The Associated Press on Tuesday published the contents of the letter, in which the Vatican’s top diplomat in Ireland told bishops that their policy of mandatory police reporting “gives rise to serious reservations of both a moral and canonical nature.”
The letter, obtained originally by Irish broadcaster RTE from an Irish bishop, has undermined persistent Vatican claims, particularly when seeking to defend itself in U.S. lawsuits, that Rome never told bishops not to cooperate with police.
An Irish government-ordered investigation into decades of abuse cover-ups in the Dublin Archdiocese concluded that Irish bishops understood the letter to mean they shouldn’t report suspected crimes.
And victims groups say it’s a “smoking gun” that shows that the church enforced a worldwide culture of concealing crimes by pedophile priests of which Rome bears ultimate — and legal — responsibility.
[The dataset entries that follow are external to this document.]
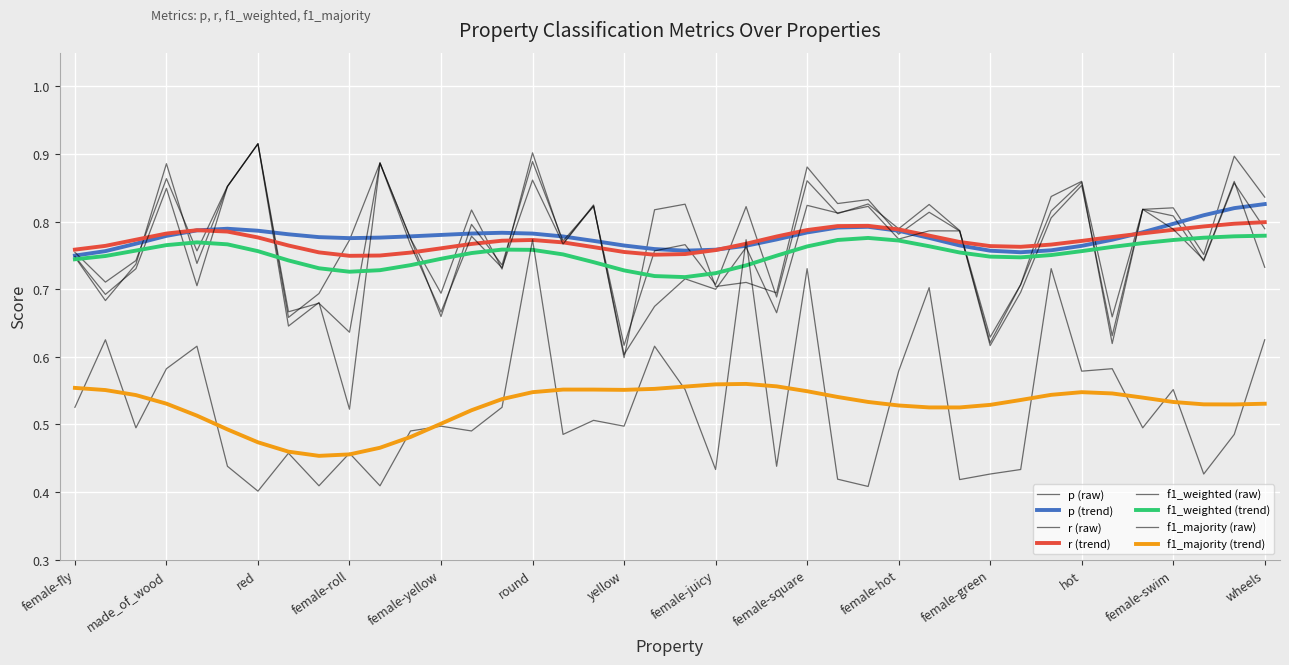

What is the label of the 10th point from the right?

female-green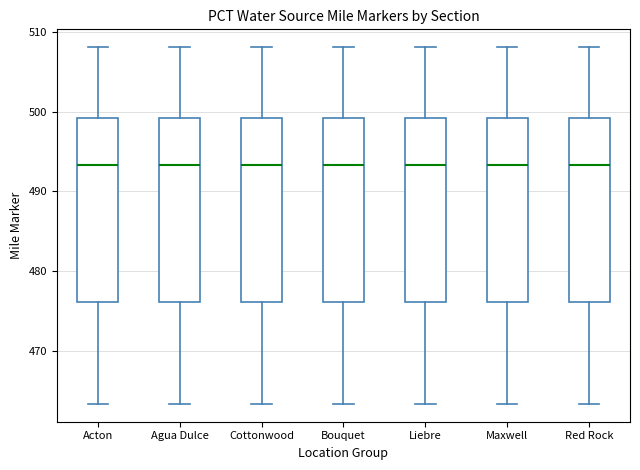

Reading left to right, transcribe this box plot: for each box, give where its median line is, the range the box spans, and where its two whiskers end, as read against the y-axis. The values are not printed on the chart, so give them approximately, as read against the axis.

Acton: median 493, box 476 to 499, whiskers 463 to 508
Agua Dulce: median 493, box 476 to 499, whiskers 463 to 508
Cottonwood: median 493, box 476 to 499, whiskers 463 to 508
Bouquet: median 493, box 476 to 499, whiskers 463 to 508
Liebre: median 493, box 476 to 499, whiskers 463 to 508
Maxwell: median 493, box 476 to 499, whiskers 463 to 508
Red Rock: median 493, box 476 to 499, whiskers 463 to 508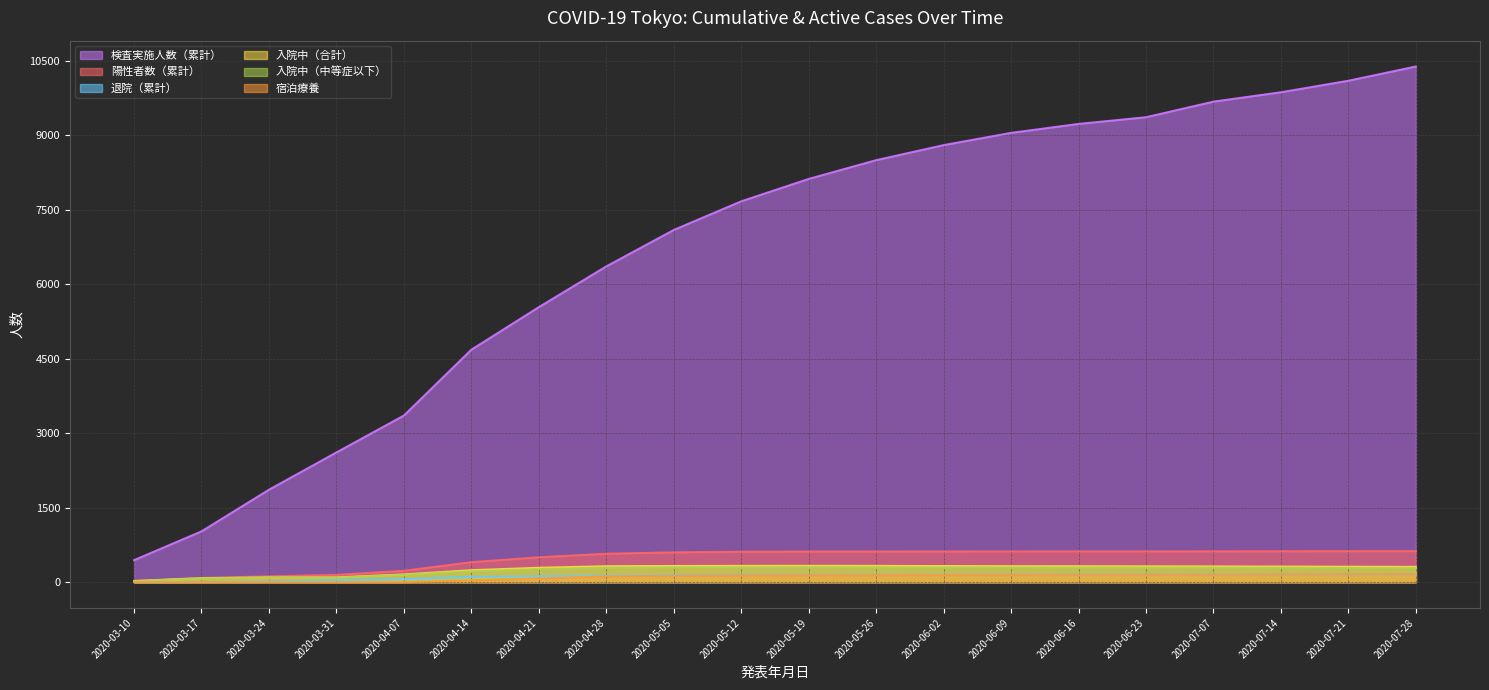

True or false: 入院中（中等症以下） and 入院中（合計） cross at least once.

False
“The letter confirms that the cover-up goes as far as the Vatican, that Vatican officials knew exactly what was going on, and that they proactively sought to deter Irish bishops from cooperating with civil authorities in Ireland,” said Andrew Madden, a former Dublin altar boy who was raped repeatedly by a priest, Ivan Payne, in the 1980s.
“This letter also documents how the church remained of the view that it is a law unto itself, how its rules and regulations regarding the handling of a criminal offense take precedence over civil society’s laws,” said Madden, who in 1995 became the first victim in Ireland to go public with a lawsuit against the Catholic Church.
On Wednesday, the Vatican insisted that its 1997 letter was only intended to emphasize that Irish bishops must follow church law meticulously. The Vatican spokesman, the Rev. Federico Lombardi, said the Holy See wanted to ensure that pedophile priests wouldn’t have any technical grounds to escape church punishment on appeal.
It by no means instructed bishops to disregard civil reporting requirements about abuse, added the Vatican’s U.S. lawyer, Jeffrey Lena, who said the letter had been “deeply misunderstood” by the media.
At the time, there were no such reporting requirements in Ireland. In fact, the Irish bishops were ahead of Irish lawmakers in pledging cooperation with law enforcement as dioceses were hit with the first wave of lawsuits by victims of abusive priests.
Yet as a result of the 1997 letter, most Irish dioceses outside Dublin never implemented the 1996 commitment to report all suspected abuse cases to police, according to the conclusions of the Dublin Archdiocese investigation published in 2009.
“This in fact never took place because of the response of Rome,” said the Dublin Archdiocese commission in its report.
That eight-year investigation interviewed two senior Dublin Archdiocese canon lawyers involved in handling abuse complaints. They were quoted as saying that the letter discouraged bishops from pursuing their 1996 initiative for fear of being overruled by Rome, as had already happened in one notorious case of a serial pedophile.